BASF Launches 3 Stoneville Varieties
BASF has released three additional Stoneville cottonseed varieties. Each one is tolerant to Liberty, Engenia and glyphosate herbicides and brings three-gene lepidopteran resistance, which decreases the likelihood that an application for worm control will be needed.
Here are the new varieties.
• ST 4480B3XF: This is a new early to mid-maturity variety for farmers in Oklahoma, Kansas, all of West Texas, New Mexico and Arizona. It fits all kinds of acres and has good seed size, storm tolerance and a very good fiber package.
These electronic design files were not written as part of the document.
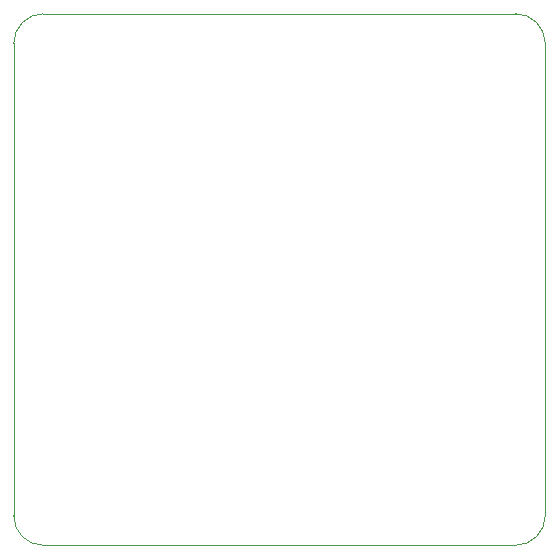
<source format=gbr>
%TF.GenerationSoftware,KiCad,Pcbnew,9.0.0-rc3-101-g1c85751bf0*%
%TF.CreationDate,2025-12-24T13:29:29+08:00*%
%TF.ProjectId,M4310_Drv,4d343331-305f-4447-9276-2e6b69636164,rev?*%
%TF.SameCoordinates,Original*%
%TF.FileFunction,Profile,NP*%
%FSLAX46Y46*%
G04 Gerber Fmt 4.6, Leading zero omitted, Abs format (unit mm)*
G04 Created by KiCad (PCBNEW 9.0.0-rc3-101-g1c85751bf0) date 2025-12-24 13:29:29*
%MOMM*%
%LPD*%
G01*
G04 APERTURE LIST*
%TA.AperFunction,Profile*%
%ADD10C,0.064516*%
%TD*%
G04 APERTURE END LIST*
D10*
X202700000Y-135982234D02*
X202700000Y-95982234D01*
X157700000Y-135982233D02*
X157700000Y-95982235D01*
X202700000Y-135982234D02*
G75*
G02*
X200200000Y-138482300I-2500100J34D01*
G01*
X160199999Y-138482234D02*
G75*
G02*
X157700066Y-135982233I1J2499934D01*
G01*
X160199999Y-138482234D02*
X200200000Y-138482234D01*
X200200000Y-93482234D02*
G75*
G02*
X202700066Y-95982234I0J-2500066D01*
G01*
X179650000Y-93482234D02*
X200200000Y-93482234D01*
X160200000Y-93482234D02*
X179650000Y-93482234D01*
X157700000Y-95982235D02*
G75*
G02*
X160200000Y-93482300I2499900J35D01*
G01*
M02*

</source>
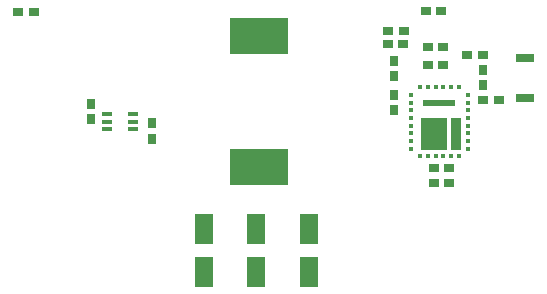
<source format=gbr>
G04 DipTrace 3.0.0.0*
G04 TopPaste.gbr*
%MOIN*%
G04 #@! TF.FileFunction,Paste,Top*
G04 #@! TF.Part,Single*
%ADD25R,0.015748X0.011811*%
%ADD27R,0.011811X0.015748*%
%ADD29R,0.106299X0.023622*%
%ADD30R,0.086614X0.111417*%
%ADD31R,0.035433X0.111417*%
%ADD32R,0.035433X0.027559*%
%ADD33R,0.027559X0.035433*%
%ADD34R,0.062992X0.102362*%
%ADD36R,0.062992X0.031496*%
%ADD37R,0.19685X0.122047*%
%ADD39R,0.035433X0.015748*%
%FSLAX26Y26*%
G04*
G70*
G90*
G75*
G01*
G04 TopPaste*
%LPD*%
D25*
X1867290Y1465192D3*
Y1439601D3*
Y1414010D3*
Y1388420D3*
Y1362829D3*
Y1337239D3*
Y1311648D3*
Y1286058D3*
D27*
X1897802Y1261451D3*
X1923392D3*
X1948983D3*
X1974573D3*
X2000164D3*
X2025755D3*
D25*
X2056266Y1286058D3*
Y1311648D3*
Y1337239D3*
Y1362829D3*
Y1388420D3*
Y1414010D3*
Y1439601D3*
Y1465192D3*
D27*
X2025755Y1489798D3*
X2000164D3*
X1974573D3*
X1948983D3*
X1923392D3*
X1897802D3*
D29*
X1961778Y1436648D3*
D30*
X1942093Y1335664D3*
D31*
X2016896D3*
D32*
X2108268Y1448608D3*
X2159449D3*
D33*
X1811024Y1464386D3*
Y1413205D3*
D32*
X1942913Y1221542D3*
X1994094D3*
X1942913Y1172110D3*
X1994094D3*
D33*
X2106299Y1547648D3*
Y1496467D3*
D32*
X1842285Y1677944D3*
X1791104D3*
D34*
X1528052Y1017591D3*
Y875858D3*
X1176543Y1017591D3*
Y875858D3*
X1352017Y1017591D3*
Y875858D3*
D36*
X2247618Y1452996D3*
Y1586854D3*
D37*
X1361888Y1662978D3*
Y1225970D3*
D39*
X940550Y1350403D3*
Y1375993D3*
Y1401584D3*
X853936D3*
Y1375993D3*
Y1350403D3*
D32*
X558228Y1740920D3*
X609409D3*
X1923228Y1623801D3*
X1974409D3*
Y1565378D3*
X1923228D3*
X2106299Y1597269D3*
X2055118D3*
X1841438Y1636012D3*
X1790257D3*
D33*
X1811024Y1528379D3*
Y1579560D3*
D32*
X1916841Y1744087D3*
X1968022D3*
D33*
X1003446Y1319129D3*
Y1370310D3*
X799274Y1436312D3*
Y1385131D3*
M02*

</source>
• ST 4990B3XF: This variety has early season vigor and is suited to the eastern Cotton Belt, East and South Texas, the Rolling Plains, Oklahoma, the Southern High Plains, New Mexico and Arizona. It is an adaptable, early to mid-maturity variety, with strong emergence and a good fiber package.
• ST 5610B3XF: This is a medium-full maturing Bollgard 3 XtendFlex variety that will fit non-irrigated and irrigated production areas across the eastern Cotton Belt, East and South Texas, the Rolling Plains, Oklahoma, the Southern High Plains, New Mexico and Arizona. It has a smooth leaf, medium plant height, and offers a high lint percentage and strong emergence.